Berlin: Italian documentary Caesar Must Die, showing inmates of a high-security prison staging Shakespeare's Julius Caesar, was awarded the Berlin film festival's top award Saturday.
Directors Paolo Taviani and Vittorio Taviani received the Golden Bear award out of 18 contenders at what is the first of the year's major European film festivals.
The Taviani brothers, both in their early 80s, thanked the international jury led by British director Mike Leigh and sent their greetings to the inmates of Rome's Rebibbia prison, including former mafia leaders, who starred in the film.
"I hope that someone, going home, after seeing 'Caesar Must Die' will think that even an inmate, on whose head is a terrible punishment, is, and remains, a man. And this thanks to the sublime words of Shakespeare," Vittorio Taviani said. \
The two filmmakers spent six months following the rehearsals for the play. The documentary does not dwell on the crimes the inmates have committed, but shows the actors immerse themselves in the play's web of friendship and betrayal, power, dishonesty and violence. But after the premiere, the cell doors slam shut behind Caesar, Brutus and the others, leaving them to return to their lives behind bars.
"We chose 'Julius Caesar' for one clear reason. We were working in a prison, that meant it was easy to get the message across with this play where actors are talking about freedom, about tyranny, about assasinations, and murder," Paolo Taviani said through a translator.

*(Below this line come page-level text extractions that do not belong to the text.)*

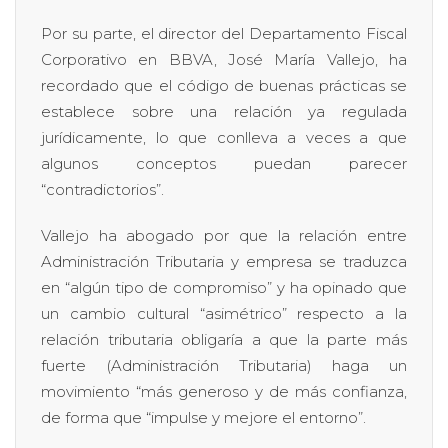
Por su parte, el director del Departamento Fiscal
Corporativo en BBVA, José María Vallejo, ha
recordado que el código de buenas prácticas se
establece sobre una relación ya regulada
jurídicamente, lo que conlleva a veces a que
algunos conceptos puedan parecer
“contradictorios”.
Vallejo ha abogado por que la relación entre
Administración Tributaria y empresa se traduzca
en “algún tipo de compromiso” y ha opinado que
un cambio cultural “asimétrico” respecto a la
relación tributaria obligaría a que la parte más
fuerte (Administración Tributaria) haga un
movimiento “más generoso y de más confianza,
de forma que “impulse y mejore el entorno”.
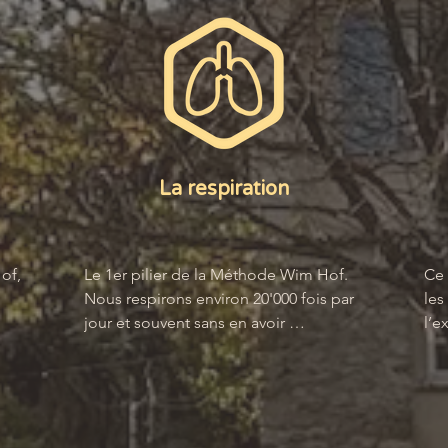
La respiration
f, 
Le 1er pilier de la Méthode Wim Hof. 
Ce 
Nous respirons environ 20'000 fois par 
les
jour et souvent sans en avoir 
l’e
conscience.

con
Quels sont les bénéfices de pratiquer 
Wim
la respiration WHM ?

con
méd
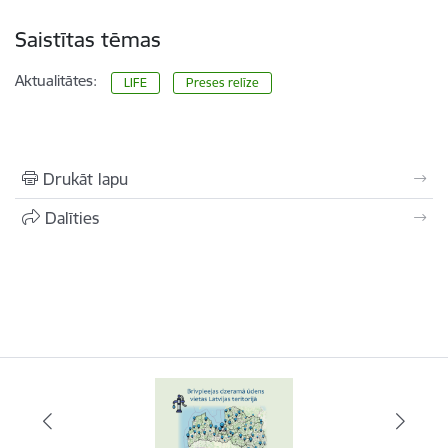
Saistītas tēmas
Aktualitātes:
LIFE
Preses relīze
Drukāt lapu
Dalīties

The festival's runner-up Silver Bear went to Hungarian director Bence Fliegauf for "Just the Wind," which focuses on the lives of a family of Roma as their community faces a series of deadly attacks.
The film features an amateur Roma, or Gypsies, cast and depicts the long-suffering, grimly silent mother Mari (Katalin Toldi), her elderly invalid father and two children who struggle to make ends meet and dream of emigrating one day to Canada - against the quietly menacing backdrop of a series of killings in their out-of-the-way neighborhood.
The film takes its cue from true-life murders that happened in 2008-9, though Fliegauf has stressed that it does not document those killings. Roma, who make up an estimated 5 to 8 per cent of Hungary's 10 million people, battle deep prejudice and have been deeply affected by the loss of guaranteed jobs after the end of communism more than 20 years ago.
The Silver Bear for best actor went to Mikkel Boe Folsgaard for his role in Royal Affair, and the award for the best actress went to Rachel Mwanza, 14, for her role as a Congolese child soldier in War Witch.
The Silver Bear for the best director went to German filmmaker Christian Petzold for "Barbara," which depicts the life of a young physician in the 1980s who wants to escape from then communist East Germany to join her lover in West Germany.
The festival's eight-member jury also included actor Jake Gyllenhaal and Asghar Farhadi, the Iranian director of last year's Golden Bear-winning film, "A Separation." Farhadi's film won best foreign language film honors at the Golden Globes last month and is competing for the same award at this year's Oscars.
Outside the main competition, about 400 films were screened, and the Berlinale festival's highlights included Meryl Streep being honoured for her lifetime achievement and Angelina Jolie's directorial debut, the Bosnian war movie In the Land of Blood and Honey.